Which is the longer road of bringing us back to what Volvo is doing with their line of fully electrified SUVs. I took the more compact 2022 Volvo XC40 Recharge Ultimate AWD out for a spin. Very honestly, for a lover of classic cars, this was yet another luxury EV that once again whittled down any previous issues I’ve had with electrification. Volvo is fully in, with a line of hybrids and pure electric offerings. The Swedish automaker has big plans to cut back its carbon emissions per vehicle this decade.
I just paid $160 to fill up a Lincoln Navigator with gasoline. So driving the XC40, I whistled past the corner Esso station without a care. No doubt some day that gas station will be replaced by another condo development.

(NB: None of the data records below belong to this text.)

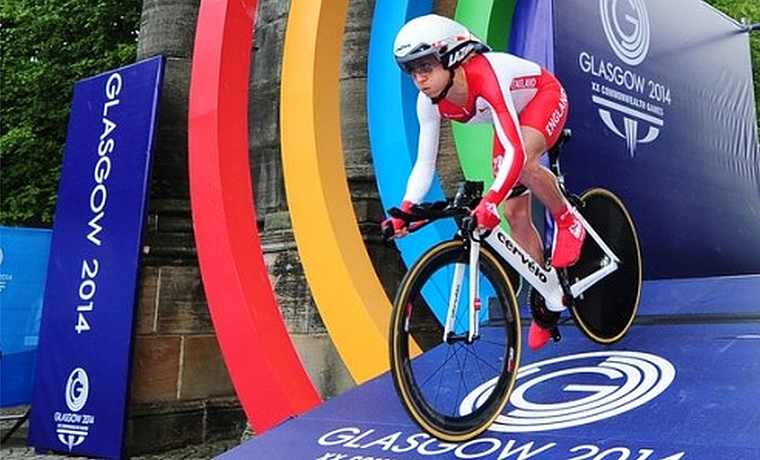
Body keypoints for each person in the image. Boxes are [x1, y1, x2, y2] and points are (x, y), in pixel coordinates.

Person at [383, 14, 586, 351]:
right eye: (411, 69)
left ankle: (569, 220)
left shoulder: (484, 74)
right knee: (514, 213)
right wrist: (405, 210)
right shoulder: (428, 102)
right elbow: (424, 162)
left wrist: (487, 201)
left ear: (451, 57)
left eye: (426, 66)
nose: (420, 78)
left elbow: (516, 152)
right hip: (509, 117)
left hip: (543, 98)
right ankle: (547, 295)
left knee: (519, 167)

Keyless ignition, plenty of horsepower
There will be a bit of adjustment when you climb in to the XC40. There’s no key ignition or start button. With the key fob, you put your foot on the brake, put the vehicle in drive and go. After that it won’t be long before you feel more at home. The XC40 has 359 kms of pure electric range. Range anxiety wasn’t an issue during the week I had it, since I only drove it around the city. Regenerative braking means every time you stop at a light or stop sign it’s an opportunity to recharge the battery. One-pedal drive mode means the car slows then comes to a complete stop when you take your foot off the accelerator.

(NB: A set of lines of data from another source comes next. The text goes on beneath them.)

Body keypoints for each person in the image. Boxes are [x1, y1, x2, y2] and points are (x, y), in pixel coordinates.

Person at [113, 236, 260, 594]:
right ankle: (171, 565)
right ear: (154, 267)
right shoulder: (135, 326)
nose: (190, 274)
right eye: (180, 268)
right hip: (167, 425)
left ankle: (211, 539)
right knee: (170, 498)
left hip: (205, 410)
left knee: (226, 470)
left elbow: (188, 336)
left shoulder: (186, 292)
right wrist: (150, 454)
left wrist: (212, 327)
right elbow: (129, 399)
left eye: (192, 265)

The SUV comes with an 11 kW onboard charger but it will take forever to charge it up with a standard 110-volt outlet, like we have in our condo garage. If you can find a fast-charge station you can go from zero to 80 per cent in 40 minutes, we are told. Use your smartphone to monitor charging progress while you run errands.
Really, ask yourself what you want out of a luxury vehicle. Unless you’re at an income level where you’re oblivious to where gas prices are, you want to get someplace with a high level of comfort as quickly as possible, cost effectively. There’s an electric motor on each axle of the Volvo XC40, powering the front and rear wheels. With a speed limit 180 km/h, 402 hp, 486 lb. ft. torque, 78 kWh battery, that’s plenty of pep for outside the city core (0 to 100 km/h in less than five seconds).

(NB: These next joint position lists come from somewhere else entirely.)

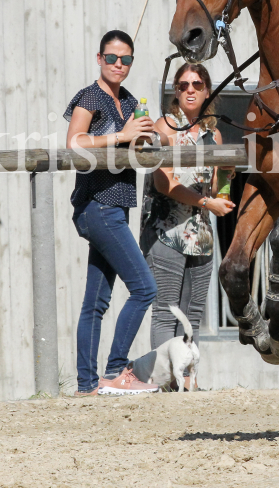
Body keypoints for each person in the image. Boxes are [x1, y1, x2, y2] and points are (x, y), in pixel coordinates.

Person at [65, 29, 160, 396]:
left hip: (114, 207)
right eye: (111, 58)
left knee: (96, 301)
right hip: (98, 207)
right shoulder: (90, 96)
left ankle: (87, 385)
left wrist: (141, 138)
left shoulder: (131, 101)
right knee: (144, 288)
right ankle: (116, 371)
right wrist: (121, 136)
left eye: (126, 60)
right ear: (99, 58)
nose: (118, 65)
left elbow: (130, 145)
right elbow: (75, 144)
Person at [129, 63, 235, 390]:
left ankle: (190, 384)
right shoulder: (164, 129)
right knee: (165, 311)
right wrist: (208, 203)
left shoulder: (212, 134)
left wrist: (227, 175)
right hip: (166, 232)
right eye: (184, 84)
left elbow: (216, 185)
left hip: (201, 235)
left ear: (206, 92)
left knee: (193, 314)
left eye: (197, 84)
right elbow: (165, 184)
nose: (190, 89)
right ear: (176, 91)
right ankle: (162, 383)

And that premium interior scored for me on many levels, particularly for its minimalism – including a very clean and slick 12.3-inch driver display (very clear, simplistic, just the information you need, like energy recovery display), 9-inch touch screen centre display, 4-way lumbar support on the seats, mechanical cushion extension on the front seats. The price point is $74,300 for the vehicle I drove. Again, the jump to an electric car, especially in the luxury category, is going to be costly. And the return on your investment, including a used electric car market, is largely an unknown. Did we mention savings in fuel?
Volvo XC40: Battery Electric Vehicle with 78 kWh Lithium-ion Battery
The Volvo XC40 has all the driver safety benefits. There’s decent size in the boot, including an area where you can slide longer items through the back row seating. Heated seats, USB ports and plenty of leg and head room in the back row. The panoramic sunroof benefits people in the back row as much as the two people seated up front. LED reading lamps are activated by touch control. On the technology end, drivers can access Google Assistant, so you can ask it questions about directions or battery range.
Stylish and modern, the XC40 is Volvo’s first fully electric vehicle. Ours was in Glacier Silver, with the roof rails in glossy black, with Charcoal Leather, Nubuck interior. A cool feature was in front, where the grill has been replaced by an aerodynamic panel, with a storage compartment. A Harmon Kardon premium sound system is a must-have for the luxury car buyer. If this first fully electrical vehicle for Volvo is any indication, we look forward to seeing what comes down the road next.